Wird überdacht werden

Der Staatsanwalt ist angepisst. Ich habe es gewagt, gegen den Strafbefehl des Amtsgerichts Einspruch einzulegen. Zu allem Überfluss habe ich den Einspruch auch noch begründet und Schritt für Schritt dargelegt, warum mein Mandant sich nicht strafbar gemacht hat. Oder ihm eine Straftat zumindest nicht nachzuweisen ist.

Die Argumente haben den Richter immerhin veranlasst, eine Stellungnahme der Staatsanwaltschaft einzuholen. Die vorgeschlagene Einstellung des Verfahrens wegen geringer Schuld lehnt der Anklagevertreter jedoch brüsk ab. Stattdessen holt er, ohne Argumente in der Sache, zum Gegenschlag aus:

Bei näherer Betrachtung war es zum vorliegenden Fall schon kaum vertretbar, im Strafbefehlsantrag nur die Mindeststrafe zu verhängen. Dies wird mit Sicherheit in der anzuberaumenden Hauptverhandlung überdacht werden.

Was sagt uns das?

Zunächst staune ich über das offene Eingeständnis, dass der Ankläger bislang offenbar nicht so genau in die Akte geschaut oder dabei zumindest nicht genug verstanden hat. Auch wenn ich nicht so ganz sehe, wie eine nähere Betrachtung ausgerechnet dazu führen soll, dass mein Mandant (noch) härter zu bestrafen ist. So schlecht sind meine Argumente nun auch wieder nicht.

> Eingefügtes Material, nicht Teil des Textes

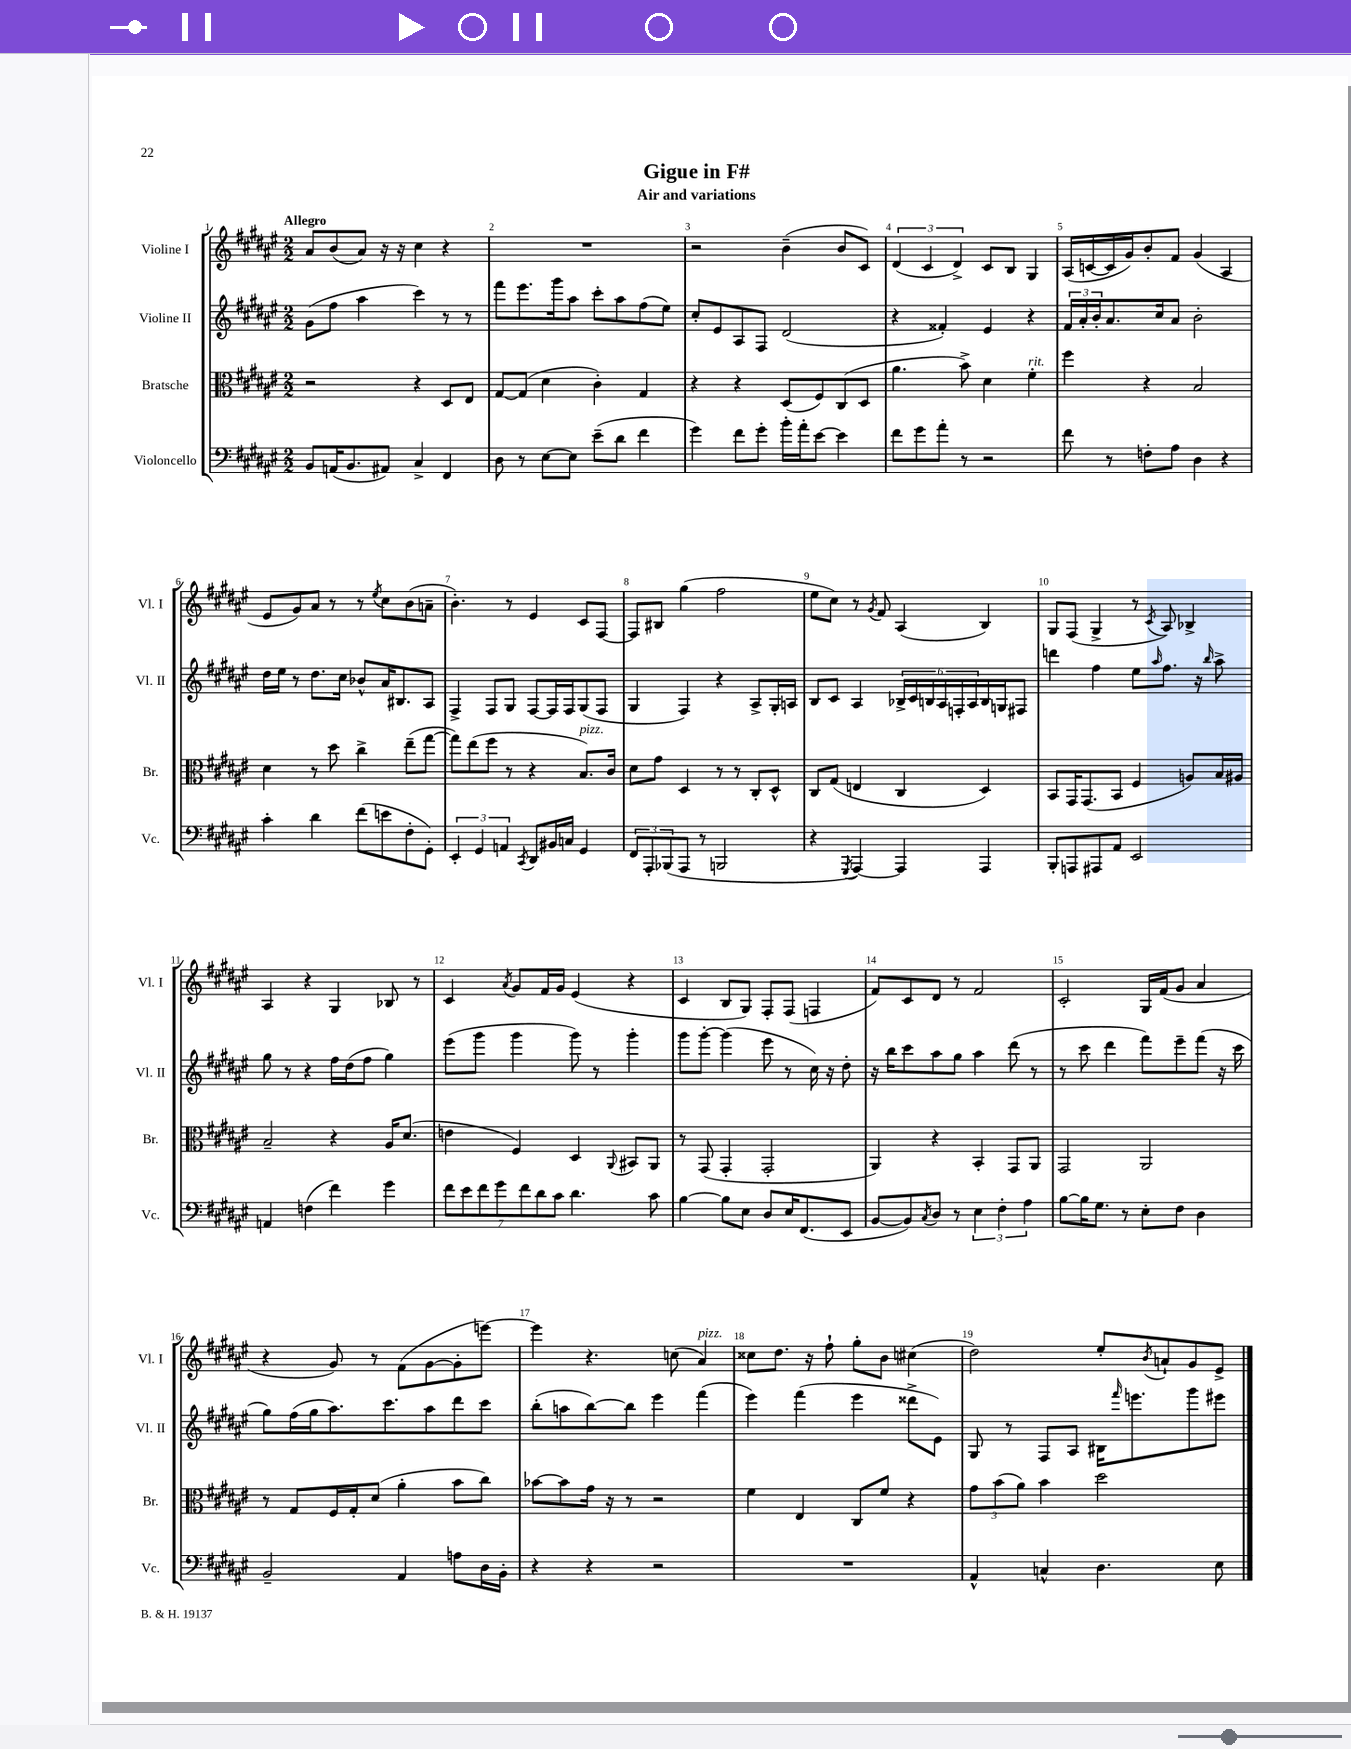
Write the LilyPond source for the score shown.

\header { title = "Gigue in F#" subtitle = "Air and variations" }
<<
\new StaffGroup <<
\new Staff = "s0" \with { instrumentName = "Violine I" shortInstrumentName = "Vl. I" } {
    \clef treble \key fis \major \numericTimeSignature \time 2/2 \tempo "Allegro"
    ais'8 b'8( ais'8) r16 r16 cis''4 r4 |
    R1 |
    r2 b'4--( b'8 cis'8) |
    \tuplet 3/2 { dis'4( cis'4 dis'4->) } cis'8 b8 gis4 |
    ais16( c'16~ c'16 gis'16) b'8-. fis'8 gis'4( ais4 |
    eis'8 gis'8) ais'8 r8 r8 \acciaccatura { eis''8 } cis''8 b'8( a'8-- |
    b'4.-.) r8 eis'4 cis'8 fis8~ |
    fis8 bis8 gis''4( fis''2 |
    eis''8 cis''8) r8 \acciaccatura { gis'8 } fis'8 ais4( b4) |
    gis8 fis8( gis4-> r8 \acciaccatura { cis'8 } ais8) bes4-> |
    ais4 r4 gis4 bes8 r8 |
    cis'4 \acciaccatura { ais'8 } gis'8 fis'16 gis'16 eis'4( r4 |
    cis'4 b8 gis8) fis8-. fis8( f4 |
    fis'8) cis'8 dis'8 r8 fis'2 |
    cis'2-. gis16 fis'16( gis'8 ais'4 |
    r4 gis'8) r8 fis'8( gis'8~ gis'8-. e'''8~) |
    e'''4 r4. c''8( ais'4^\markup { \italic "pizz." }) |
    cisis''8 dis''8. r16 fis''8-! gis''8-. b'8 cis''4( |
    dis''2) eis''8-. \acciaccatura { b'8 } a'8-! gis'8 eis'8-> \bar "|." |
}
\new Staff = "s1" \with { instrumentName = "Violine II" shortInstrumentName = "Vl. II" } {
    \clef treble \key fis \major \numericTimeSignature \time 2/2
    gis'8( fis''8 ais''4 cis'''4) r8 r8 |
    fis'''8 eis'''8. gis'''16 ais''8 cis'''8-. ais''8 fis''8( eis''8) |
    cis''8-. eis'8 ais8 fis8 dis'2( |
    r4 fisis'4-.) eis'4 r4 |
    \tuplet 3/2 { fis'16 ais'16-. b'16-. } ais'8. cis''16 ais'8 b'2-. |
    dis''16 eis''16 r8 dis''8. cis''16 bes'8-^ ais'16 bis8. ais8 |
    fis4-> fis8 gis8 fis8~ fis16 fis16 gis8( fis8 |
    gis4 fis4) r4 ais8-> gis16-. a16 |
    b8 cis'8 ais4 \tuplet 6/4 { bes16-> cis'16 b16 ais16 f16-. ais16 } b16 g16 fis8 |
    d'''4 fis''4 eis''8 \grace { ais''16 } fis''8. r16 \grace { b''16 } ais''8-> |
    gis''8 r8 r4 fis''16 dis''16( fis''8 gis''4) |
    eis'''8( gis'''8 gis'''4 gis'''8) r8 gis'''4-. |
    gis'''8 gis'''8~-. gis'''4( eis'''8 r8 cis''16) r16 dis''8-. |
    r16 b''16 cis'''8 ais''8 gis''8 ais''4 dis'''8( r8 |
    r8 cis'''8 dis'''4 fis'''8) eis'''8-- fis'''8( r16 cis'''16 |
    gis''8) fis''16( gis''16 ais''8.) cis'''8. ais''8 dis'''8 cis'''8 |
    b''8-.( a''8 b''8~) b''8 eis'''4 fis'''4( |
    eis'''4) fis'''4( eis'''4 disis'''8-> eis'8) |
    gis8 r8 fis8 ais8 bis16 \grace { fis'''16 } e'''8. gis'''8 eis'''8 \bar "|." |
}
\new Staff = "s2" \with { instrumentName = "Bratsche" shortInstrumentName = "Br." } {
    \clef alto \key fis \major \numericTimeSignature \time 2/2
    r2 r4 dis8 eis8 |
    gis8~ gis8( dis'4 cis'4-.) gis4 |
    r4 r4 dis8( fis8) cis8( dis8 |
    ais'4. b'8->) dis'4 fis'4-.^\markup { \italic "rit." } |
    fis''4 r4 b2 |
    dis'4 r8 dis''8 cis''4-> eis''8--( gis''8~ |
    gis''8) eis''8( fis''8 r8 r4 b8.^\markup { \italic "pizz." }) cis'16 |
    dis'8 gis'8 dis4 r8 r8 cis8-. dis8-^ |
    cis8 gis8( e4 cis4 dis4) |
    b,8 gis,16 gis,8.( b,8 fis4 a8) b16 ais16 |
    b2-- r4 ais16 dis'8.( |
    e'4 fis4) dis4 \appoggiatura { ais,8 } bis,8 ais,8 |
    r8 gis,8( gis,4-. gis,2-. |
    ais,4) r4 b,4-. gis,8 ais,8 |
    gis,2 ais,2 |
    r8 gis8 fis16 gis16-. dis'8( ais'4-. b'8 cis''8) |
    bes'8~ bes'8 gis'16 r16 r8 r2 |
    fis'4 eis4 cis8 fis'8 r4 |
    \tuplet 3/2 { gis'8 b'8( ais'8) } b'4 dis''2 \bar "|." |
}
\new Staff = "s3" \with { instrumentName = "Violoncello" shortInstrumentName = "Vc." } {
    \clef bass \key fis \major \numericTimeSignature \time 2/2
    b,8 a,16( b,8. ais,8) cis4-> fis,4 |
    dis8 r8 eis8~ eis8 eis'8--( dis'8 fis'4 |
    gis'4) fis'8 gis'8-. b'16-. ais'16-. eis'8~ eis'4 |
    fis'8 gis'8 ais'8-. r8 r2 |
    fis'8 r8 f8-. ais8 dis4 r4 |
    cis'4-. dis'4 fis'8( e'8 fis8-. gis,8-.) |
    \tuplet 3/2 { eis,4-. gis,4 a,4 } \acciaccatura { cis,8 } dis,8 bis,16 c16 gis,4 |
    \tuplet 3/2 { fis,8 ais,,8-. bes,,8( } ais,,8 r8 b,,2 |
    r4 \acciaccatura { gis,,8 } ais,,4~) ais,,4 ais,,4 |
    b,,8-. a,,8 ais,,8 ais,8 eis,2 |
    a,4 f4( fis'4) gis'4 |
    \tuplet 7/4 { fis'8 eis'8 fis'8 gis'8 fis'8 dis'8 cis'8 } dis'4. cis'8 |
    b4~ b8 eis8 dis8 eis16 fis,8.( eis,8 |
    b,8~ b,8) \acciaccatura { cis8 } dis8 r8 \tuplet 3/2 { eis4 fis4-. ais4 } |
    b8~ b16 gis8. r8 eis8-. fis8 dis4 |
    b,2-- ais,4 a8 dis16 b,16-. |
    r4 r4 r2 |
    R1 |
    ais,4-^ c4-^ dis4. eis8 \bar "|." |
}
>>
>>
\layout { \context { \Score \override BarNumber.break-visibility = ##(#f #t #t) barNumberVisibility = #all-bar-numbers-visible } }
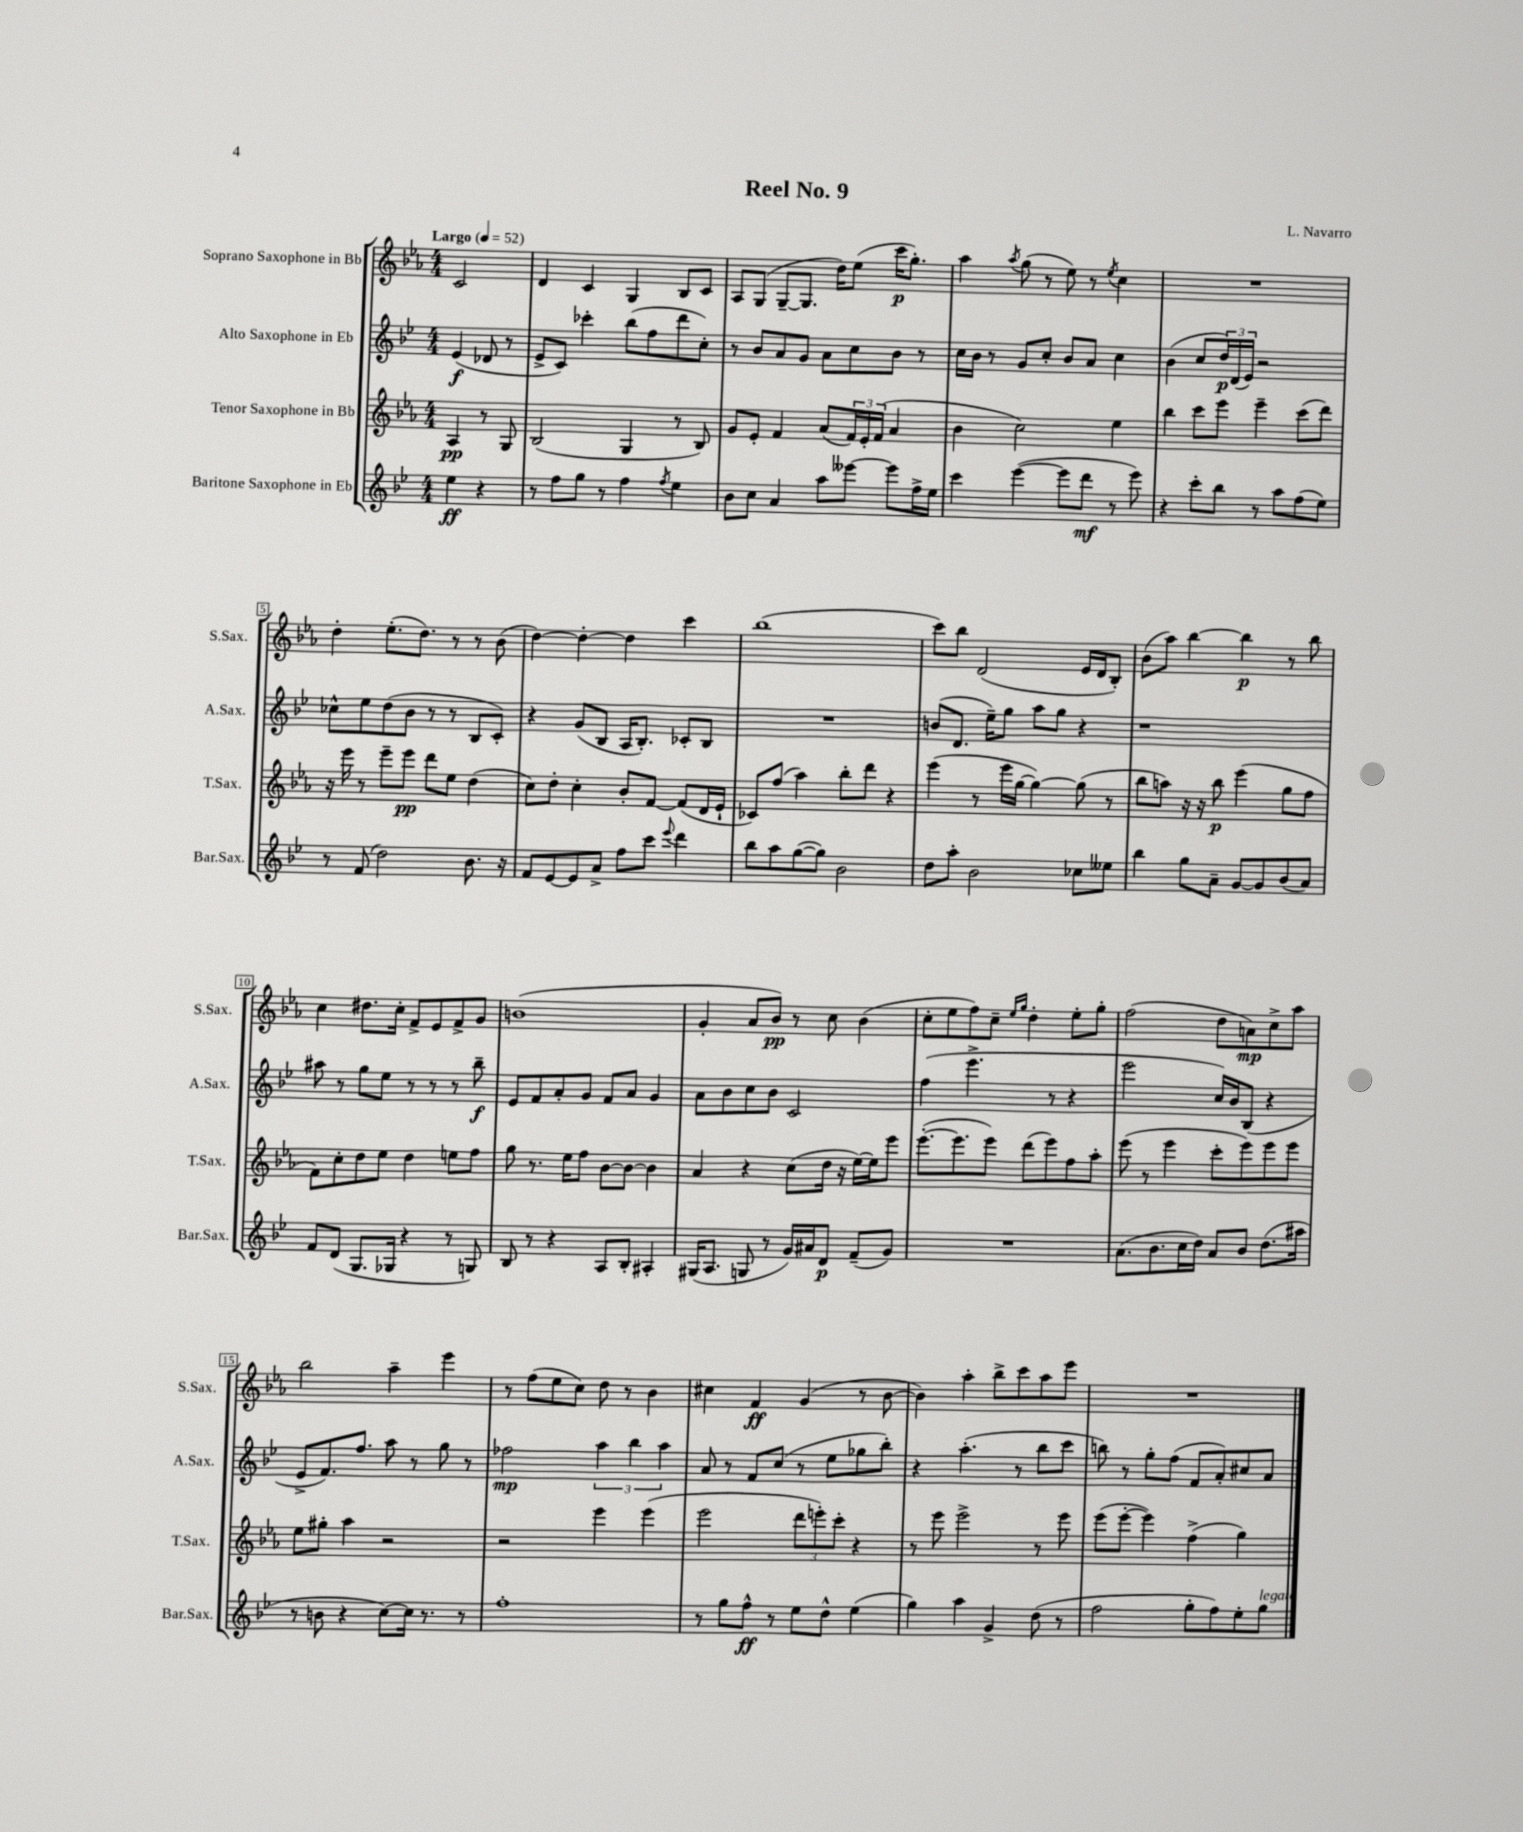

Wobei sich das auch daran zeigt, dass offen gedroht wird: Es könnte ja noch schlimmer kommen. Das ist nach dem Buchstaben des Gesetzes zwar richtig; in der Hauptverhandlung ist das Gericht nicht mehr an den Strafbefehl gebunden. Andererseits kommt die Drohung von eben jenem Staatsanwalt, der den Strafbefehl für das Gericht erst vor kurzem vorformuliert hat. Was ja nichts anderes heißt, als dass sein eigener Vorschlag dann „mit Sicherheit“ Schrott gewesen wäre.

Insgesamt also eine inhaltsleere Drohgebärde. Das ist ziemlich unprofessionell. Ich werde mich gerne daran erinnern, wenn mir mal wieder vorgeworfen wird, Verteidiger würden nur tricksen, tarnen und täuschen. Offensichtlich sind wir damit zumindest nicht allein.